_Given information_
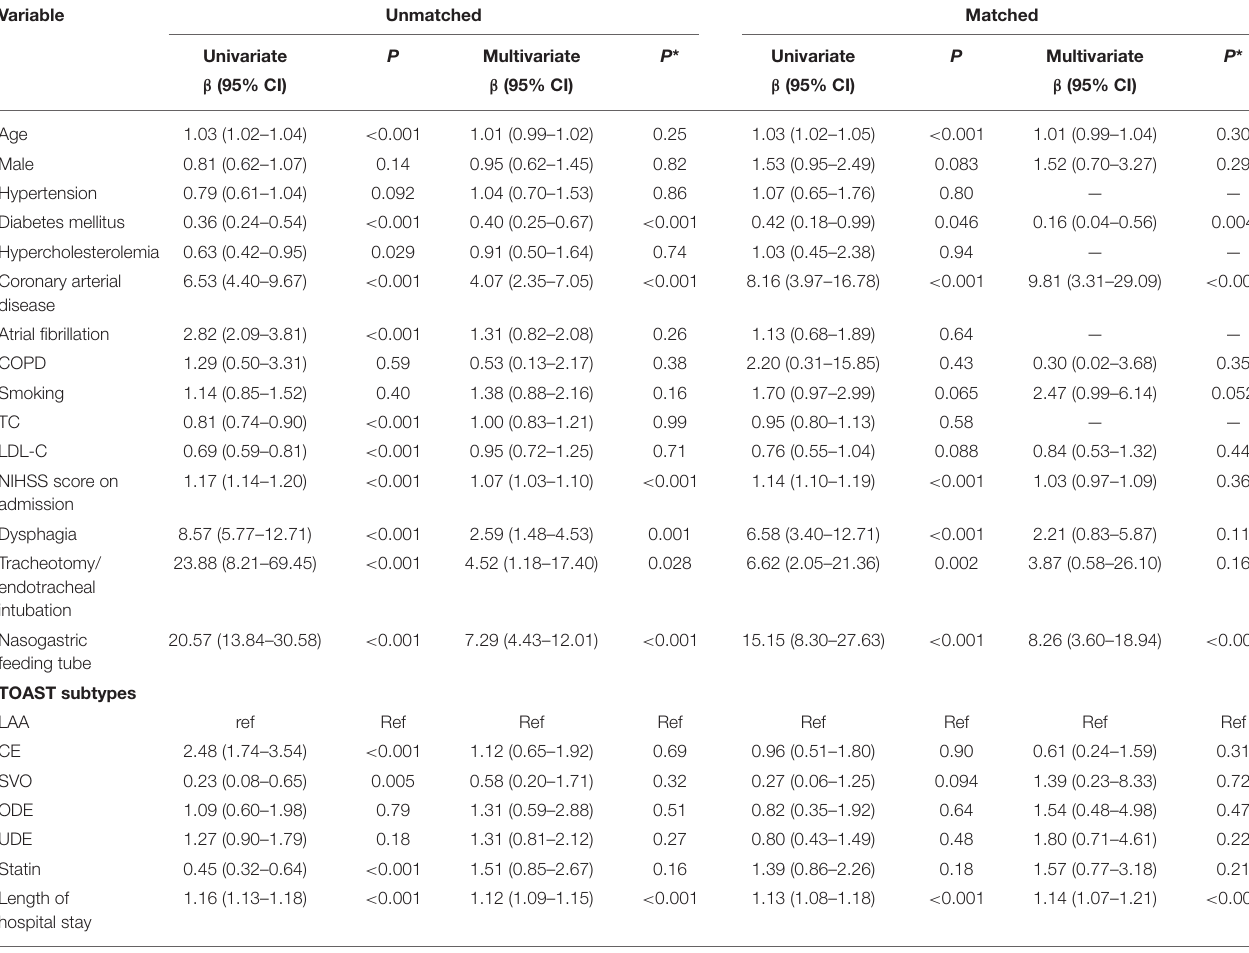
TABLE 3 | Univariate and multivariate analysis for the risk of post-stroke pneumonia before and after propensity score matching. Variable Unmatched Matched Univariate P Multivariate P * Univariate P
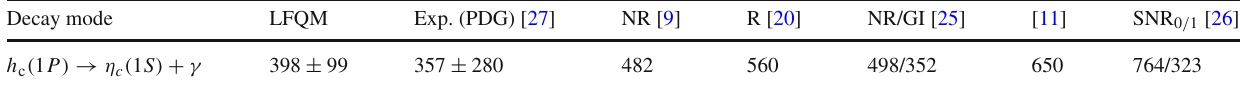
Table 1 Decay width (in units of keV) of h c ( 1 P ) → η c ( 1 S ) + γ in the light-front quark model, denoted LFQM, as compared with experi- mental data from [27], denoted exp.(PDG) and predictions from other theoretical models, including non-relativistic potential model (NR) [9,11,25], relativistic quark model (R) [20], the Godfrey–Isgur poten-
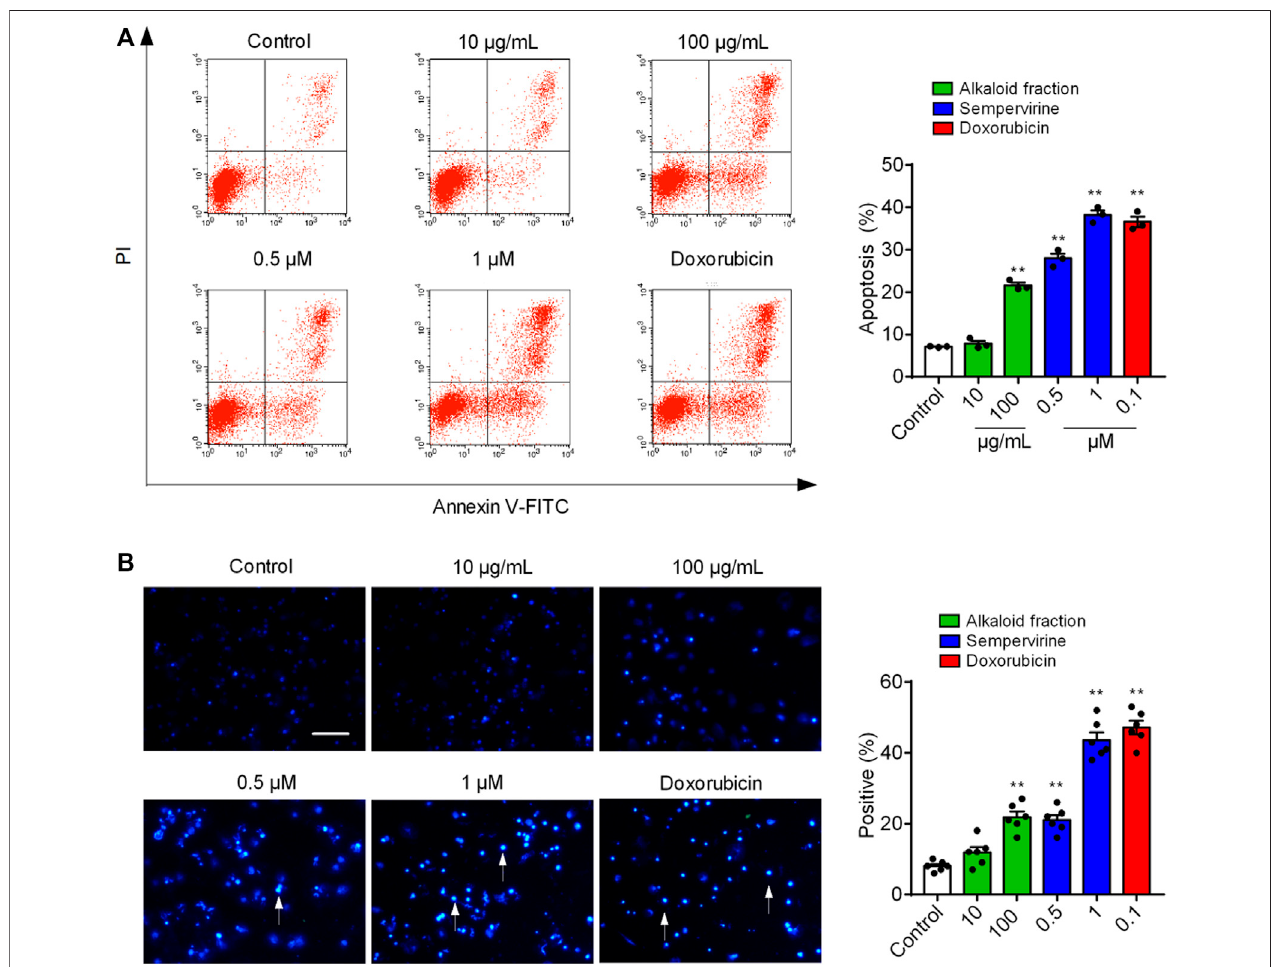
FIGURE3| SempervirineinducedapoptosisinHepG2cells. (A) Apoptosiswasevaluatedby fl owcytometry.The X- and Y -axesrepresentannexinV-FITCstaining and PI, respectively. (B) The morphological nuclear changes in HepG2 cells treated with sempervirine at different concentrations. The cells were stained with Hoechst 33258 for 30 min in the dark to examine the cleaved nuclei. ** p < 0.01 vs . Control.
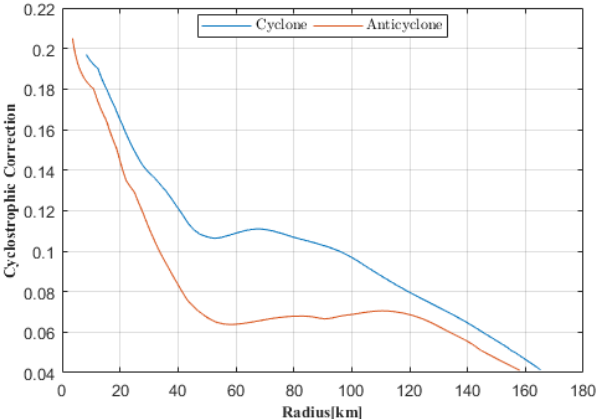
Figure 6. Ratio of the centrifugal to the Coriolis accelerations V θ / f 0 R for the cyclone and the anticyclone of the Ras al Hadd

_Problem description_
Your task is to reproduce all of the material exactly. The pictures stay out.

_Answer to the problem_
TABLE 3 | Univariate and multivariate analysis for the risk of post-stroke pneumonia before and after propensity score matching. Variable Unmatched Matched Univariate P Multivariate P * Univariate P
Table 1 Decay width (in units of keV) of h c ( 1 P ) → η c ( 1 S ) + γ in the light-front quark model, denoted LFQM, as compared with experi- mental data from [27], denoted exp.(PDG) and predictions from other theoretical models, including non-relativistic potential model (NR) [9,11,25], relativistic quark model (R) [20], the Godfrey–Isgur poten-
FIGURE3| SempervirineinducedapoptosisinHepG2cells. (A) Apoptosiswasevaluatedby fl owcytometry.The X- and Y -axesrepresentannexinV-FITCstaining and PI, respectively. (B) The morphological nuclear changes in HepG2 cells treated with sempervirine at different concentrations. The cells were stained with Hoechst 33258 for 30 min in the dark to examine the cleaved nuclei. ** p < 0.01 vs . Control.
Figure 6. Ratio of the centrifugal to the Coriolis accelerations V θ / f 0 R for the cyclone and the anticyclone of the Ras al Hadd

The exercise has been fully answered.